The jail was built in 1991 with no medical facility. The medical staff explained that a small one was forced onto the facility’s top floor – the 13th floor – at the end of the decade, but retrofitting one in the jail was a bad idea. They report it lacks accessibility, efficiency and space.
Amanda Merriott is a contracted health services administrator for the facility. She and her team believe the 16 infirmary cells and two clinics aren’t enough for a current jail population of almost 1,693 inmates.
“For example, if we get a patient-on-patient altercation, that takes up both of our clinics and everybody else is left waiting for care until those two patients are cleared,” she said.
There’s also no waiting room for patients, a major issue when they have upwards of 100 appointments a day and also frequent walk-ins.
Merriott said the poor design and logistics of the jail and its subsequent medical facility cause them to see less patients each day and forces them to work overtime hours to treat the ones they can see.
“The main, main problem and obstacle is those elevators,” she explains.
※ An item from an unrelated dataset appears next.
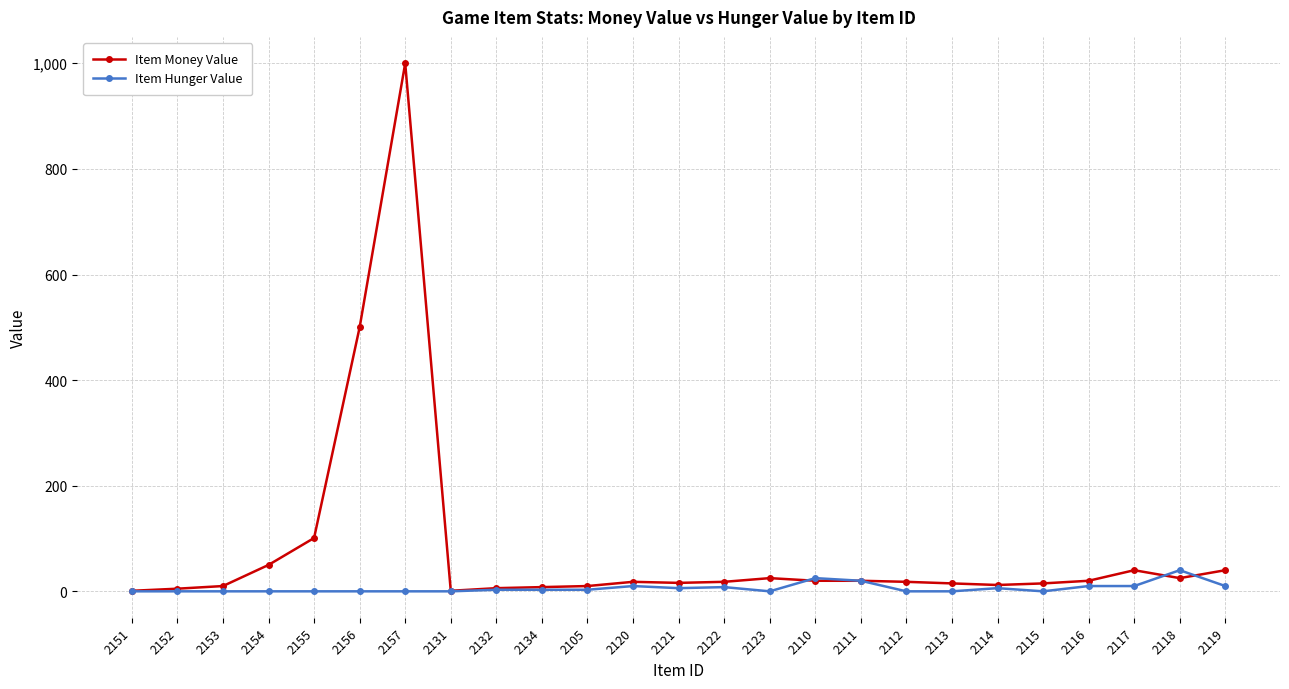

What is the difference between the second highest and second lowest values in the Item Money Value series?

499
She went on to paint the picture of how it wastes time for the medical staff to have go down the elevators to retrieve patients in one of the 28 jail pods on the 12 lower floors; a pod is a designated area for inmates. Merriott is pleading for 28 clinics in the jail, one for each pod.
“A medical room on each pod that’s available for the nurse to go to the patient instead of the patient coming to the nurse would help accessibility immensely,” she said.
Another frustration is that the entire jail staff loses access to an elevator when there’s a medical emergency, since the med team gets exclusive access to it when they’re using it. There’s only three elevators, so losing even one is a big deal.
“We do have the occasional two or three medical emergencies at the same time where everybody is left waiting on those elevators to respond to the emergencies,” Merriott said.
She also tells KFOR there’s “a huge, huge mental health need.”
She reports that at least 900 inmates are on some sort of mental health medication, yet the jail’s mental health pod can only hold up to 100 inmates. The mental health pod also wasn’t in the jail’s original design. It was retrofitted in at the end of 2019.
The jail’s communication director Mark Opgrande said problems treating their inmates with mental health issues is overwhelming.
“We’re probably the largest mental health provider in the entire state and we’re not a mental health provider, we’re a jail,” he said.
Many of the medical staff are calling for a brand new jail to be built, one that is shorter and much wider, quite different than their tall, 13-story structure where they have to wait on elevators. In this proposed model, they can just rush through doors across a single floor to quickly get to inmates in need of medical attention.